In May 2009, the FASB issued SFAS No. 165, Subsequent Events (SFAS 165). SFAS 165 establishes general standards for accounting for and disclosure of events that occur after the balance sheet date but before financial statements are available to be issued (subsequent events). More specifically, SFAS 165 sets forth the period after the balance sheet date during which management of a reporting entity should evaluate events or transactions that may occur for potential recognition in the financial statements, identifies the circumstances under which an entity should recognize events or transactions occurring after the balance sheet date in its financial statements and the disclosures that should be made about events or transactions that occur after the balance sheet date. SFAS 165 provides largely the same guidance on subsequent events which previously existed only in auditing literature. The statement was adopted by the Company in its second quarter and did not have an impact on its Consolidated Financial Statements.

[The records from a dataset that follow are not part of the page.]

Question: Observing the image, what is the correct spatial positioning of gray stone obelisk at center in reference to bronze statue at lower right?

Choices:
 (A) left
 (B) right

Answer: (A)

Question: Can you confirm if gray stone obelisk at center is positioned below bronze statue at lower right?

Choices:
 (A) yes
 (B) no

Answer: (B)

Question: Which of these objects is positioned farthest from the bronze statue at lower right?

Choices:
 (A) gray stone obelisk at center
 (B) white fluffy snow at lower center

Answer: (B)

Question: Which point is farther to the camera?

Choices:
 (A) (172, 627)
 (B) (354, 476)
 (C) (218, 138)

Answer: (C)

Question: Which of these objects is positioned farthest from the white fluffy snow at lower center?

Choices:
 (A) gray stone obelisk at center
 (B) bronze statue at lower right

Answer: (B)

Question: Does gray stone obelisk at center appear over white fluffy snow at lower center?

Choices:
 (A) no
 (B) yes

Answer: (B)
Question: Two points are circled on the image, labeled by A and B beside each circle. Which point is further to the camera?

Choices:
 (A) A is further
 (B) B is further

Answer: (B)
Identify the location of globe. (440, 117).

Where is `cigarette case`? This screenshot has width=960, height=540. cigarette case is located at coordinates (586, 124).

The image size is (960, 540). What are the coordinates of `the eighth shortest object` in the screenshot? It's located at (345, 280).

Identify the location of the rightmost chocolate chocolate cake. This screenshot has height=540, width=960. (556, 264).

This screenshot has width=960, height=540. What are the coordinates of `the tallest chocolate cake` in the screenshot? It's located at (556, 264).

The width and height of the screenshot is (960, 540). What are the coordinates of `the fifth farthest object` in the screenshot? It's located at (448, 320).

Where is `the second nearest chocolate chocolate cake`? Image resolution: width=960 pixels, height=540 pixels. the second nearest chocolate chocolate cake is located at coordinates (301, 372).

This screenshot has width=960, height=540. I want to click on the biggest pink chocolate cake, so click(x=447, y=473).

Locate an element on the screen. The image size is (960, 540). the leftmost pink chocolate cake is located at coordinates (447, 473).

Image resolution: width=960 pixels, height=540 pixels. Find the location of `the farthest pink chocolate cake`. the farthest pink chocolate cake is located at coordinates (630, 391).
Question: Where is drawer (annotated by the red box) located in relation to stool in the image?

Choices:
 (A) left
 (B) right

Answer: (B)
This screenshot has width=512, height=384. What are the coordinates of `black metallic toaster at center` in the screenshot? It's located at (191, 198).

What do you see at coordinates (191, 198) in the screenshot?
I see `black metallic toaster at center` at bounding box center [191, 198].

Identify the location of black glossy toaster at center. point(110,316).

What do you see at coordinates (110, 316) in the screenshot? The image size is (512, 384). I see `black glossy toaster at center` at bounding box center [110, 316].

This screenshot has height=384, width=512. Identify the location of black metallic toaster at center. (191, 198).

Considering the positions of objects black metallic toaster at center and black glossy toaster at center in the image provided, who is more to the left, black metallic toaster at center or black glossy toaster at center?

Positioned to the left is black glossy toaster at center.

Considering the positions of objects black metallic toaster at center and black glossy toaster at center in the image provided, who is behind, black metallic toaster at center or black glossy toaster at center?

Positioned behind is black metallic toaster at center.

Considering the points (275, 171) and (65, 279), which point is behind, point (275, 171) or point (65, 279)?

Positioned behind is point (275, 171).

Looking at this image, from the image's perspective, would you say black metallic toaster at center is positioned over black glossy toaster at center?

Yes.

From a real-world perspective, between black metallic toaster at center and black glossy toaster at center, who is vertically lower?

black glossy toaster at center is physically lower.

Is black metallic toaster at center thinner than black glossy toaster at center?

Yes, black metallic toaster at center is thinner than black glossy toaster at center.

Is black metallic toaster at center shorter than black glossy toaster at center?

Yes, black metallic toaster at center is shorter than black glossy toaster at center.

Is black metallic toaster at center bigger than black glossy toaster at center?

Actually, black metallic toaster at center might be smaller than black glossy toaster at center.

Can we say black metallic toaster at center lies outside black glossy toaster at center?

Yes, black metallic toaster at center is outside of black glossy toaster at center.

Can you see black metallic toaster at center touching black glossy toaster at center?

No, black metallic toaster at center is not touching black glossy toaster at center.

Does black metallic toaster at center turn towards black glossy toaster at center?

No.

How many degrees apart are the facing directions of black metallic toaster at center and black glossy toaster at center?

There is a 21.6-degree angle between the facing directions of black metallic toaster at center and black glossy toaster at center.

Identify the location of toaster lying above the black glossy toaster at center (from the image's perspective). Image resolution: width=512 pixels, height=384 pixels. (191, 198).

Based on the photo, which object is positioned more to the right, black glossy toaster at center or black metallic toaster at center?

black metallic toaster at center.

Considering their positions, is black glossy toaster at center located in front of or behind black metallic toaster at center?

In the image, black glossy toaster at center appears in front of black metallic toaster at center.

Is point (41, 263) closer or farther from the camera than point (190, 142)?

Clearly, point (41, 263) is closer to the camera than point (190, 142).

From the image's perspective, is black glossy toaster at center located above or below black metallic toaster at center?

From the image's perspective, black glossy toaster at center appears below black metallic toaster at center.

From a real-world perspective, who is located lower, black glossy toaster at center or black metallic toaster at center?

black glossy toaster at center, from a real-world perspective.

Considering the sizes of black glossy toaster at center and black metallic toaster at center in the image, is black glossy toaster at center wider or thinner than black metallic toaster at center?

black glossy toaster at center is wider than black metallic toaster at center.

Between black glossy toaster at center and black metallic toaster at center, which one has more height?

In June 2009, the FASB issued SFAS No. 168, The FASB Accounting Standards Codification and Hierarchy of Generally Accepted Accounting Principles, a replacement of FASB Statement No. 162 (SFAS 168). SFAS 168 establishes the FASB Standards Accounting Codification (Codification) as the source of authoritative U.S. generally accepted accounting principles (GAAP) recognized by the FASB to be applied to nongovernmental entities and rules and interpretive releases of the SEC as authoritative GAAP for SEC registrants. The Codification will supersede all the existing non-SEC accounting and reporting standards upon its effective date and subsequently, the FASB will not issue new standards in the form of Statements, FASB Staff Positions or Emerging Issues Task Force Abstracts. SFAS 168 also replaces FASB Statement No. 162, The Hierarchy of Generally Accepted Accounting Principles, given that once in effect, the Codification will carry the same level of authority. SFAS 168 will be effective for financial statements issued for reporting periods that end after September 15, 2009.
29 Other accounting standards that have been issued or proposed by the FASB or other standards-setting bodies that do not require adoption until a future date are not expected to have a material impact on the consolidated financial statements upon adoption.